Australia is to have its first female governor-general, with the announcement that Queensland’s governor, Quentin Bryce, has been appointed to the job.
Prime Minister Kevin Rudd said Ms Bryce would become Australia’s 25th governor-general.
Ms Bryce, who was appointed the 24th Governor of Queensland in July 2003, had been an inspiring governor, serving with great distinction, Mr Rudd said.
“Ms Bryce has an outstanding record of service to the entire Australian community,” he said in a statement.
“She is highly qualified for the role of governor-general. Ms Bryce has enjoyed a rich and dynamic career as a lawyer, academic and senior public office holder.”

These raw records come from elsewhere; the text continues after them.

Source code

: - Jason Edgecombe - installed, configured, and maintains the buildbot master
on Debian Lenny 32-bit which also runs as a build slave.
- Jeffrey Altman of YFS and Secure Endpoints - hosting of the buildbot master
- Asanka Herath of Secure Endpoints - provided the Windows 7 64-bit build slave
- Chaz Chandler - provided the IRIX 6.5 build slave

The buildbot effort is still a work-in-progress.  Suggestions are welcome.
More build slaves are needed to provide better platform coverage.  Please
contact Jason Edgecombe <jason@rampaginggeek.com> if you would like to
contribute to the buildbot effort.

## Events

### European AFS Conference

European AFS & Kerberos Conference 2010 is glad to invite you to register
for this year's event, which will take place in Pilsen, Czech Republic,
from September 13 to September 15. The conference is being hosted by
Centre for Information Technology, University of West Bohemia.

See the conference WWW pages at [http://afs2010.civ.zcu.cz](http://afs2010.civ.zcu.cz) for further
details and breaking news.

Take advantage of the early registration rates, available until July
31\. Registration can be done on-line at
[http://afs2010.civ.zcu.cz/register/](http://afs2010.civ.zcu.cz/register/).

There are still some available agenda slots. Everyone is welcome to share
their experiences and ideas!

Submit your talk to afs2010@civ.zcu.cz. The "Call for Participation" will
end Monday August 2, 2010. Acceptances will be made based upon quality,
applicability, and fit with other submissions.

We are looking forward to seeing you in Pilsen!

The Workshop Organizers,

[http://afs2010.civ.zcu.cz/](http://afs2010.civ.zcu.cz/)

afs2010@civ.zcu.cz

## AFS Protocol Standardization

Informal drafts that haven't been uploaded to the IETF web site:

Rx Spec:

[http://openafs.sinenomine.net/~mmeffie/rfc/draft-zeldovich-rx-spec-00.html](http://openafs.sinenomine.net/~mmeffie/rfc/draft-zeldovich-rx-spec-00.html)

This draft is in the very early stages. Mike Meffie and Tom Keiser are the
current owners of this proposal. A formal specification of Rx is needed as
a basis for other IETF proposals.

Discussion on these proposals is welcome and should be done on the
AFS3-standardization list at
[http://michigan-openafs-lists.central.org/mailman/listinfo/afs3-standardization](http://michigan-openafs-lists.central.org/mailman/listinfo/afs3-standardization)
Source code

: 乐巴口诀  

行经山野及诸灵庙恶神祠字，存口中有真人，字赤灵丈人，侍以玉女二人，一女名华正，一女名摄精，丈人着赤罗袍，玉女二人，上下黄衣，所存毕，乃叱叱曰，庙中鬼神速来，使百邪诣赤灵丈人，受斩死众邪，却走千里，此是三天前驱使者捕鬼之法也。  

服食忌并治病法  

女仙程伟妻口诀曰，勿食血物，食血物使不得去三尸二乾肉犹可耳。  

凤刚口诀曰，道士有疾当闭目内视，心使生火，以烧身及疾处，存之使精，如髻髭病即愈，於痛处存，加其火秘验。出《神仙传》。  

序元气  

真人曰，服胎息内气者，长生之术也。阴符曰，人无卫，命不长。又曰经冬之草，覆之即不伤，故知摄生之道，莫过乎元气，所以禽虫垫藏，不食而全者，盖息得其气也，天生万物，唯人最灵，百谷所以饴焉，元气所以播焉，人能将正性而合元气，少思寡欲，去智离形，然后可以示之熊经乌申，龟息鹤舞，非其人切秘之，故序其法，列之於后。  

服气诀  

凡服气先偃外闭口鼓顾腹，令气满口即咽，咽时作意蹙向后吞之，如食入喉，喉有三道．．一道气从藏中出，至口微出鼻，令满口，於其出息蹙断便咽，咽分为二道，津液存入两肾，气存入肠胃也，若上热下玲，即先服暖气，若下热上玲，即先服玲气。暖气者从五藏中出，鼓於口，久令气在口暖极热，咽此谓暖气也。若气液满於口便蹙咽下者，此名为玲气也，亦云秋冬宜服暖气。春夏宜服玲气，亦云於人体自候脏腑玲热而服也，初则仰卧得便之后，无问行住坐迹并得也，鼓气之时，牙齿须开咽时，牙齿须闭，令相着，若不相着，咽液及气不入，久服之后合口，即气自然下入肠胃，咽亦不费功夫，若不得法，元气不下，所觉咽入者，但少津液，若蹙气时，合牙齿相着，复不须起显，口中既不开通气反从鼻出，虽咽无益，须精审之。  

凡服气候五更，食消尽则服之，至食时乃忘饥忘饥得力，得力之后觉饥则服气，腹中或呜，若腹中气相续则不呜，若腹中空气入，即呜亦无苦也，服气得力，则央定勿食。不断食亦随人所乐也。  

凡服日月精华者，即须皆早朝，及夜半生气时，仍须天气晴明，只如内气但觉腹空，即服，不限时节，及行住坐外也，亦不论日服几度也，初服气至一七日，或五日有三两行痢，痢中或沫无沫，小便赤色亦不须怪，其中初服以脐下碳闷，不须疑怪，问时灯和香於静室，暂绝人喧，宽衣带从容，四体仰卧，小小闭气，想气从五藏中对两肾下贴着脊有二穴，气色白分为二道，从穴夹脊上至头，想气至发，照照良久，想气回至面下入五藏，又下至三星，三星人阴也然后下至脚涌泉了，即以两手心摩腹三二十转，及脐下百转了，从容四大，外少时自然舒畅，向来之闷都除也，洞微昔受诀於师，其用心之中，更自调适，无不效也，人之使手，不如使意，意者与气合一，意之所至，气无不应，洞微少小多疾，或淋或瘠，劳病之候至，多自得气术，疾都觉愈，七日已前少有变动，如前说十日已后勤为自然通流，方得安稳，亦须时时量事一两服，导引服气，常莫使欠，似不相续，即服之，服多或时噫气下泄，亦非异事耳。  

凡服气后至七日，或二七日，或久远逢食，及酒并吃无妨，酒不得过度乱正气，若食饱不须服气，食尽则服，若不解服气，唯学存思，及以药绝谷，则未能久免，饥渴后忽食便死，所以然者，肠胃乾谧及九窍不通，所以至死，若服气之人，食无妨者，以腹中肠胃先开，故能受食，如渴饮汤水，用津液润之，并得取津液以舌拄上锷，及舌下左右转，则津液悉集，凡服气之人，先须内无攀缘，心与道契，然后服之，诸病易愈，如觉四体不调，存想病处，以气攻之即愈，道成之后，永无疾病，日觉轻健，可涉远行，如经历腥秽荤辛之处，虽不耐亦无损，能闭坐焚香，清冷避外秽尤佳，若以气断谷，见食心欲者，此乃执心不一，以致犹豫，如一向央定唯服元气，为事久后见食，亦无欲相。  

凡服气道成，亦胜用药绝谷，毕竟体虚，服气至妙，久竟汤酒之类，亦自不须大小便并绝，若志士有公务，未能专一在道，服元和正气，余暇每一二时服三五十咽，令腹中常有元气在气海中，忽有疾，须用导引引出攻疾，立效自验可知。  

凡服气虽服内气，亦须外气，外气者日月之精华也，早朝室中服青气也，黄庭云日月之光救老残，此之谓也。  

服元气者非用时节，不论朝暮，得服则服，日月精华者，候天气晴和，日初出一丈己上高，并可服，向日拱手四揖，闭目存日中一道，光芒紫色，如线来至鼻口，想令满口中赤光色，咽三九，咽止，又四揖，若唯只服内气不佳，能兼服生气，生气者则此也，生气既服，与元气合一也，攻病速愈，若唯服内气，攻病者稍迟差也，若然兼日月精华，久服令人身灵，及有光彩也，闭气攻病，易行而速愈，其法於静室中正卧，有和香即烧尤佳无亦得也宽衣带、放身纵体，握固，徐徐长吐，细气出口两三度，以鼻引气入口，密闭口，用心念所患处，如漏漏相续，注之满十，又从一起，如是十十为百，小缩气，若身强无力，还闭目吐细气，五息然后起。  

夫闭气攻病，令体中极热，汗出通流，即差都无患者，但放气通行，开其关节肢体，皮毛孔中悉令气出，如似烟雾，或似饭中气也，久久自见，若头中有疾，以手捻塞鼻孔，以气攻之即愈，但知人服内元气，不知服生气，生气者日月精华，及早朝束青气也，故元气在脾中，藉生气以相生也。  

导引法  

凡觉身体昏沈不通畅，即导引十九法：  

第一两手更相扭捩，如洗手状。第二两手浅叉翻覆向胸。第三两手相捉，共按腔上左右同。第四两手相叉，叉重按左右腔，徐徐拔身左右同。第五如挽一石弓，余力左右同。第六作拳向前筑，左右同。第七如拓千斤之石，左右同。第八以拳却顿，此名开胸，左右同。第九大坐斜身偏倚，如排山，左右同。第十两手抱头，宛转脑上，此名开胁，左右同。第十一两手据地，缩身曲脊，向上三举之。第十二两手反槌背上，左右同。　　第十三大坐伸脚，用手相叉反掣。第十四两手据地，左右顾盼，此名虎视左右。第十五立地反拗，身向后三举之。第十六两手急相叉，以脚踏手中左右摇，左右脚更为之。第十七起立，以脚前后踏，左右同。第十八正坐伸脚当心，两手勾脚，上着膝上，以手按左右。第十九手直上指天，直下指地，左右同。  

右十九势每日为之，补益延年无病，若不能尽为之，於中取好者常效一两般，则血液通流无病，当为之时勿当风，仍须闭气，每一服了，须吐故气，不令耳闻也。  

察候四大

Her former roles include federal sex discrimination commissioner, inaugural director of the Queensland Women’s Information Service and founding chair and chief executive of the National Childcare Accreditation Council.
Ms Bryce has been appointed to a five-year term.”
Mr Rudd, said Ms Bryce would capture “the spirit of modern Australia” in the vice-regal position.
Mr Rudd said he expected Ms Bryce would use her role to give a voice to women, people from the bush and indigenous Australians. Asked about the significance of appointing a woman to the position for the first time, he said: “It’s taken us 107 years. It’s been a while but it’s good that it’s happened.”
QUENTIN BRYCE, declared yesterday: “It’s a great day for Australian women.”
Ms Bryce said the role was a great honour and responsibility. “I grew up in a little bush town in Queensland of 200 people, and what this day says to Australian women and to Australian girls is that you can do anything, you can be anything,” she said. “It makes my heart sing to see women in so many diverse roles across our country in Australia.”